Dateline June 12, 1943 -- During World War II the production of food had to be increased. With men working overseas and training for military action, they needed more food than ever! One crop that was important in McLean County was tomatoes. Many photos taken by the Pantagraph reporters featured tomatoes and people planting tomatoes. Part of every person's patriotic duty was to not only produce more food, but be conscious of not wasting any of the food that was produced. During the depression farmers had been urged to store grains and keep them off the market, but now they were being urged to produce more and more -- to fatten livestock, but also to feed people.

Here Mr. and Mrs. Lester Schultze of Carlock had come out of retirement and returned to farming to help out the war effort. They were planting tomatoes -- they planted six acres of tomatoes with the funny contraption that Mr. Schultze was riding on behind the tractor. They had further plans to plant asparagus on their land near Carlock.

You'll note that Mrs. Schultze is driving the tractor in this photo -- due to the rush to produce food during the war and the shortage of male farm laborers it became more common for women to help in the fields. During the 1930s it would have been extremely unusual for a woman to be photographed at the wheel of a tractor, but after 1942, women were praised for taking on this work and possibly really enjoyed getting out of the house. This was just one more way that the lives of women were changed by World War II. Prior to the war, most women could only earn money on the farm by raising chickens or processing milk from the dairy cattle. One common subject of advice columns to women was how to inveigle more money out of their husbands -- the husbands held the purse strings because it was felt they had the more important and more physical labor of bringing in crops and handling livestock. After women proved they could do the same work men did on the farm, they could be seen as equal partners. Of course, this was a novelty only among the more prosperous farmers -- poor farmers may have always required their wives and daughters to work in fields, but they did not set the standards for the value of women in society.

Here a large group of people are at a tomato picking school. Everyone had to pitch in and do their part during World War II.

When Frances Vaughn drove this Caterpillar tractor the caption was "Girl drives tractor!" Frances appears to be older than high school age and far past the time when we would call her a girl. Was this type of tractor used on the farm for field plowing?

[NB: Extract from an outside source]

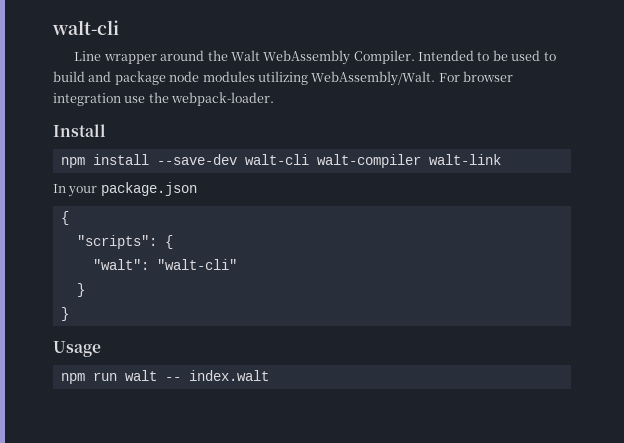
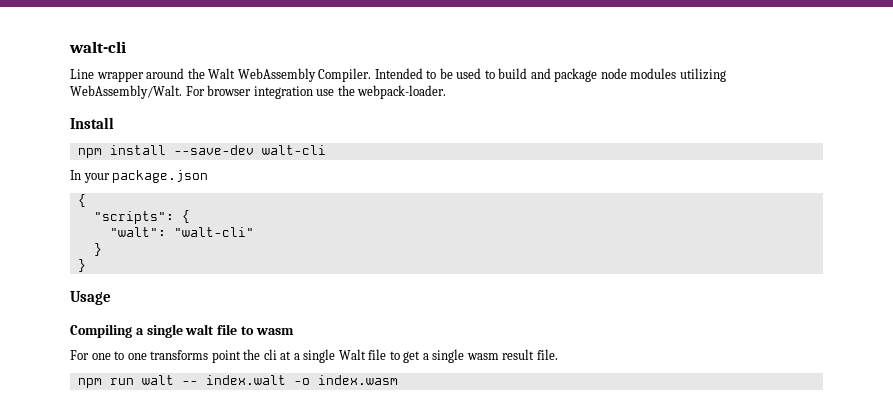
[316,154,501,168] walt-compiler walt-link -> (326, 150) none
(101, 349) none -> [70,324,294,338] [70,349,558,363] // Compiling a single walt file to wasm // For one to one transforms point the cli at a single Walt file to get a single wasm result file.
(269, 375) none -> [293,375,398,385] -o index.wasm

The treads seem so militaristic/industrial and would certainly flatten everything in its path!

Dora Mae Brownlee drove a tractor with yet another type of tire/wheel! The photo was taken in January of 1942 -- Her hands and legs must have been extremely cold and she was probably only on the tractor for this shot, not a full working day!

This work must have been automated long ago! Women ride on what appears to be a jerry rigged structure while caring for corn in the field.